Daher habe ich bei mir kein proxmox sondern nur die Virtualisierung auf dem Host, wiederherstellung eines komplett zerlegten host ca. 15 Minuten und außerdem, je weniger auf dem Host installiert ist, umso weniger kann beim Update kaputt gehen.



Zitat von oOHawkOo:


> Da ich nicht Inhaber aller gehosteten Domains bin, kann ich nicht mal eben die IP des Servers ändern. Mal ganz davon abgesehen das es nicht wirklich Spaß macht die IP für jede Domain zu ändern.


Bei der von mir vorgeschlagenen Variante ändert ich die IP doch nichtim Fehlerfall. Du kannst auch eine umschaltbare IP bei hetzner nehmen wenn Du 2 server hast und diese dann auf den 2. server zeigen lassen und die VM dort starten.


----------



## oOHawkOo (2. Jan. 2018)

Zitat von Till:


> Daher habe ich bei mir kein proxmox sondern nur die Virtualisierung auf dem Host


was soll ich sagen... einmal Mausschubser, immer Mausschubser. Wobei mir mittlerweile bei einigen Dingen eine Konsole lieber ist.


Zitat von Till:


> Bei der von mir vorgeschlagenen Variante ändert ich die IP doch nichtim Fehlerfall.

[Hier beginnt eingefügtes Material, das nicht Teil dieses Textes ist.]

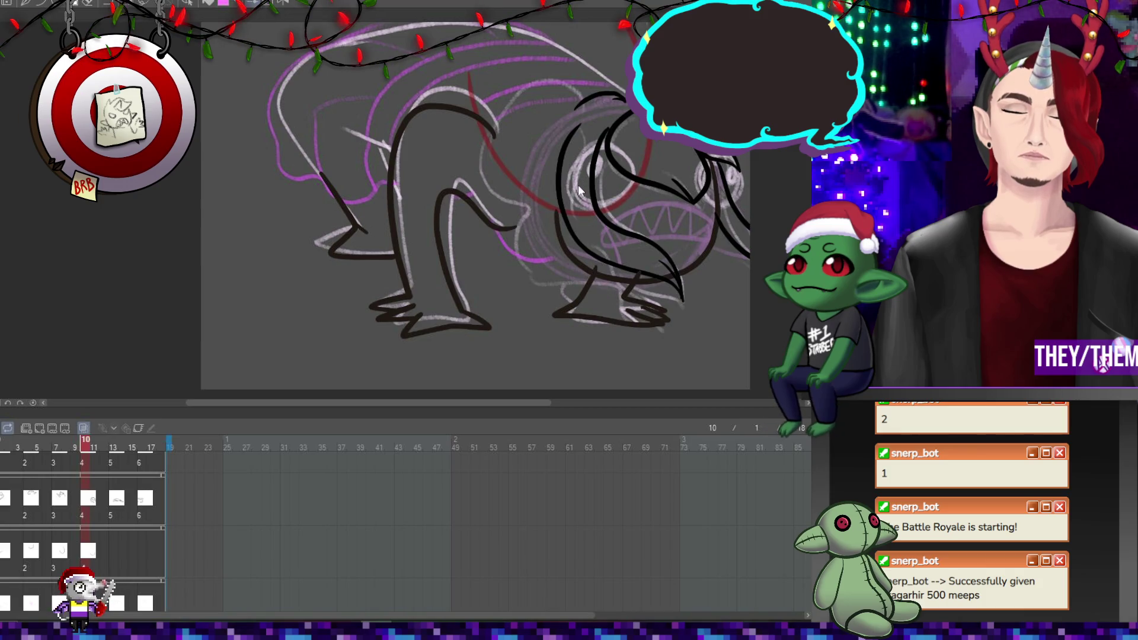
pyautogui.moveTo(714, 211)
pyautogui.mouseDown()
pyautogui.moveTo(698, 252)
pyautogui.moveTo(620, 274)
pyautogui.mouseUp()
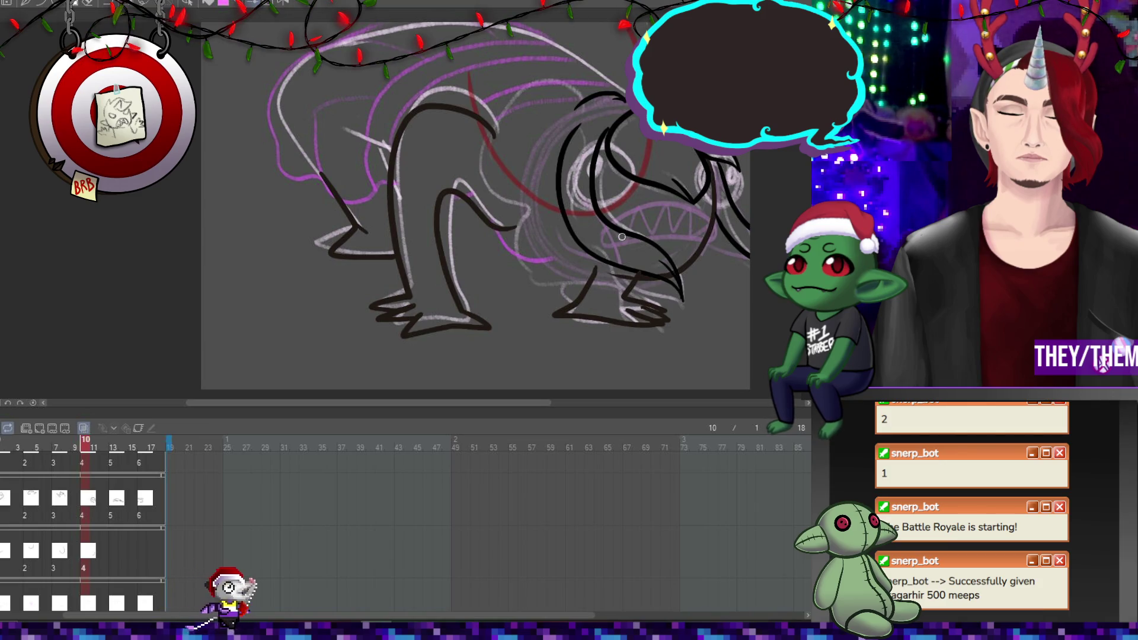
pyautogui.moveTo(553, 241); pyautogui.dragTo(616, 274)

Richtig, solange die VM Kopie auf dem selben Host laufen soll... Soll sie aber nicht. Die Failover IP von Hetzner hatte ich mir auch schon angeschaut, eigentlich perfekt. Funktioniert aber nur wenn der zweite Server auch bei Hetzner ist.
Habe heute mal ein bisschen mit CNAME Einträgen bei meinem Registrar gespielt und testweise bei zwei Domains alle IP Einträge (auch den A-Record) entfernt und via CNAME-Records auf den Server geleitet.
Funktioniert alles so weit, aber ich glaube ganz regelkonform ist das nicht.


----------



## florian030 (3. Jan. 2018)

Proxmox ist eigentlich auch rel. schnell aufgesetzt und man kann einen Dump importieren. Bei einer failover-ip braucht man eh zwei Server und dann sollten die auch Promox-Cluster laufen. Getestet habe ich es aber nicht, ob das Netzwerk von Hetzner das durchlässt.


----------